The Friends represent a common human mistake. Job’s friends aren’t villains, they’re wrong theologians. Job’s friends believed suffering always has a clear explanation. When they couldn’t find one, they blamed Job. This reflects a human instinct: we’d rather blame someone than admit life can be unfair. This helps us 1. Recognize spiritual gaslighting 2. Name harmful “comfort” they may have received 3. Release guilt they never deserved.


Job contains advanced astronomy way ahead of its time. It actually mentions Pleiades, Orion, and Arcturus. These are still constellations used today. Did you know some scholars believe Job contains some of the earliest recorded references to star clusters?

"He made the Bear and Orion, the Pleiades and the chambers of the south.” (Job 9:7–9)

Orion= same constellation we recognize today

Pleiades = a star cluster still studied by astronomers

Bear = usually understood as Ursa Major

“Chambers of the south” = (likely southern constellations not visible in Israel)


Job 26:7 says "He hangs the earth on nothing". This actually predates Greek cosmology, pillars/turtles myths, and midevil science. The universal assumption was that: mass requires support. No ancient culture had this concept. The Hebrew phrase behind "nothing" is belimah, which literally means: 1. without support 2. without substance 3. nothing/ emptiness (This isn't poetic writing, it is a literal claim. Job is not describing gravity and giving a cosmology lesson, but he is refusing to invent a wrong explanation.)

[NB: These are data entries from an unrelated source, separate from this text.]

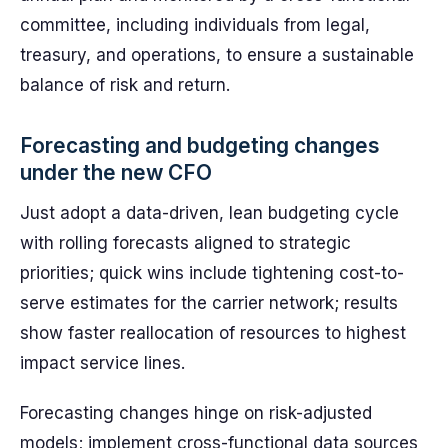
committee, including individuals from legal,
treasury, and operations, to ensure a sustainable
balance of risk and return.
Forecasting and budgeting changes
under the new CFO
Just adopt a data-driven, lean budgeting cycle
with rolling forecasts aligned to strategic
priorities; quick wins include tightening cost-to-
serve estimates for the carrier network; results
show faster reallocation of resources to highest
impact service lines.
Forecasting changes hinge on risk-adjusted
models; implement cross-functional data sources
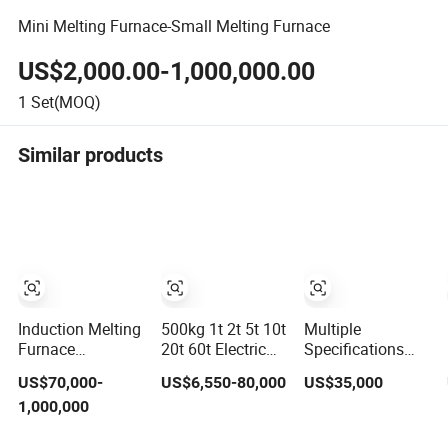
Mini Melting Furnace-Small Melting Furnace
US$2,000.00-1,000,000.00
1
Set(MOQ)
Similar products
Induction Melting
500kg 1t 2t 5t 10t
Multiple
Furnace
20t 60t Electric
Specifications
Induction Heating
Copper
Induction Melting
US$70,000-
US$6,550-80,000
US$35,000
Machine for
Aluminum Scrap
Furnaces for
1,000,000
Smelting Steel
Metal Smelting
Copper,
Iron Copper
Cast Iron Brass
Aluminium, Steel,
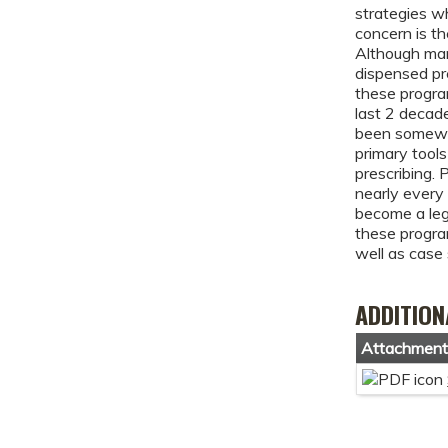
strategies wh
concern is th
Although man
dispensed pre
these progra
last 2 decad
been somewh
primary tools
prescribing.
nearly every 
become a lega
these program
well as case 
ADDITION
Attachmen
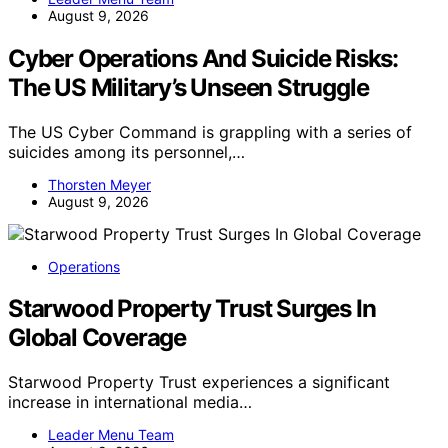
August 9, 2026
Cyber Operations And Suicide Risks:
The US Military’s Unseen Struggle
The US Cyber Command is grappling with a series of
suicides among its personnel,…
Thorsten Meyer
August 9, 2026
Operations
Starwood Property Trust Surges In
Global Coverage
Starwood Property Trust experiences a significant
increase in international media…
Leader Menu Team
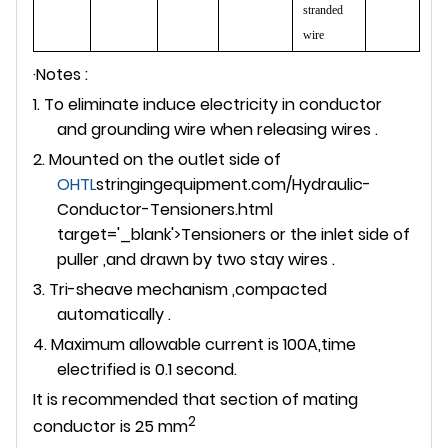
stranded
wire
·Notes :
1. To eliminate induce electricity in conductor
and grounding wire when releasing wires .
2. Mounted on the outlet side of
OHTL
stringingequipment.com/Hydraulic-
Conductor-Tensioners.html
target='_blank'>Tensioners or the inlet side of
puller ,and drawn by two stay wires .
3. Tri-sheave mechanism ,compacted
automatically .
4. Maximum allowable current is 100A,time
electrified is 0.1 second.
It is recommended that section of mating
2
conductor is 25 mm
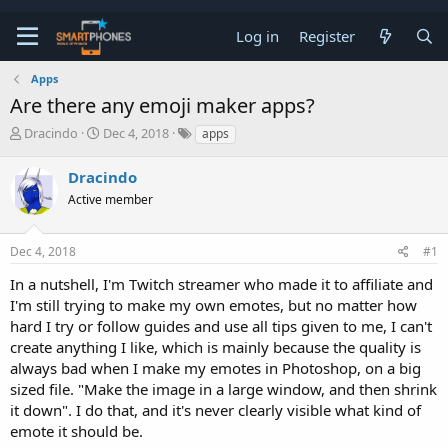
Log in
Register
Apps
Are there any emoji maker apps?
T
S
Dracindo
Dec 4, 2018
apps
h
t
r
a
Dracindo
e
r
a
Active member
t
d
d
s
a
t
t
Dec 4, 2018
#1
a
e
In a nutshell, I'm Twitch streamer who made it to affiliate and
r
t
I'm still trying to make my own emotes, but no matter how
e
hard I try or follow guides and use all tips given to me, I can't
r
create anything I like, which is mainly because the quality is
always bad when I make my emotes in Photoshop, on a big
sized file. "Make the image in a large window, and then shrink
it down". I do that, and it's never clearly visible what kind of
emote it should be.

The book of Job even described the hydrological cycle.“He speaks to the sun and it does not shine; He seals off the light of the stars. He alone stretches out the heavens and treads on the waves of the sea.


Job 36:27-28 states "He draws up water... the clouds pour down rain." This is impressive because it was written THOUSANDS of years before meteorology.


Job’s restoration doesn’t erase his grief. His first children are not “replaced.” The story doesn’t say suffering didn’t matter, it says it wasn’t the end. Job teaches us that faith isn’t proven by comfort, answers, or outcomes, but by choosing trust in the middle of unanswered pain. Some losses change us forever, but they do not remove us from God’s care.